Wednesday, September 9, 2015

"Real Delusions of an Unreal Disease: A History of Morgellons"

"Disease has always had a hierarchy. To suffer from a rare disorder that has been definitively traced to a biological origin is preferable to being diagnosed with a psychiatric disorder. One patient suffers heroically, the other is simply insane. That’s likely why Leitao didn’t just want Morgellons recognized as a disease, but rather a disease with a biological origin—a disease like Lyme’s Disease caused by an infectious agent...

Recent decades have shown an incredible rise of illness without obvious cause. More than 10 million Americans had been—and continue to be—diagnosed with syndromes with no medically known origin, like chronic fatigue syndrome, irritable bowel syndrome, and post-polio syndrome. These syndromes have all challenged what researchers know about physical pain, both its origins and its relationship to mind and body. In these diagnoses is a persistent reminder that pain is often perception that has to be communicated in order to made real—and that the language of pain is fragmentary, abstract, often not up to the task. Even disorders that are widely thought to be psychological in origin—multiple chemical sensitivity, premenstrual dysphoria—can have devastatingly painful effects...
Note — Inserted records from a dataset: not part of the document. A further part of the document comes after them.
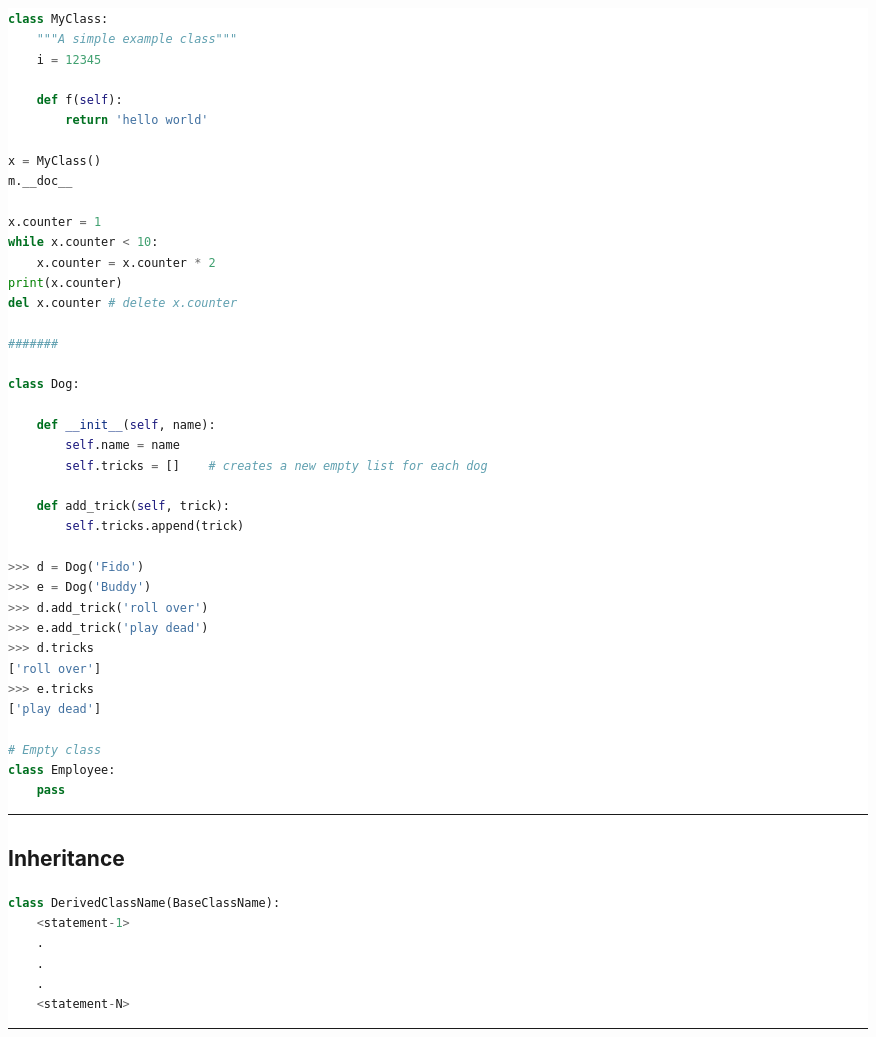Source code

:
 ```python
class MyClass:
    """A simple example class"""
    i = 12345

    def f(self):
        return 'hello world'

x = MyClass()
m.__doc__

x.counter = 1
while x.counter < 10:
    x.counter = x.counter * 2
print(x.counter)
del x.counter # delete x.counter

#######

class Dog:

    def __init__(self, name):
        self.name = name
        self.tricks = []    # creates a new empty list for each dog

    def add_trick(self, trick):
        self.tricks.append(trick)

>>> d = Dog('Fido')
>>> e = Dog('Buddy')
>>> d.add_trick('roll over')
>>> e.add_trick('play dead')
>>> d.tricks
['roll over']
>>> e.tricks
['play dead']

# Empty class
class Employee:
    pass
```

---

## Inheritance

```python
class DerivedClassName(BaseClassName):
    <statement-1>
    .
    .
    .
    <statement-N>

```

---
Study after study confirms that women’s pain is rarely taken seriously, history has coded pain as a psychological rather than a physical problem. For centuries women’s pain was dismissed as a fundamental flaw in their biology, the result of a failing delicate nature. Packed off to dingy asylums across the United States and Europe, women in pain were labelled hysterical. And hysteria itself was coded beyond gender—to be nervous was to be frail, to be over civilized, to be affected by modernity. It was a language of pain that was historically denied to women of color. History holds that white women were frail and delicate, women of color were hardy and fertile. It’s no surprise then that the vast majority of Morgellons suffers were white women like Joni Mitchell."
http://jezebel.com/real-delusions-of-an-unreal-disease-a-history-of-morge-1696912437?utm_campaign=socialflow_jezebel_facebook&utm_source=jezebel_facebook&utm_medium=socialflow


This is a fascinating reflection on a disease and pain and cultural acceptance of diseases, and how important that is for the development of treatments.

And this can be generalized to wider failures to respect each others' pain.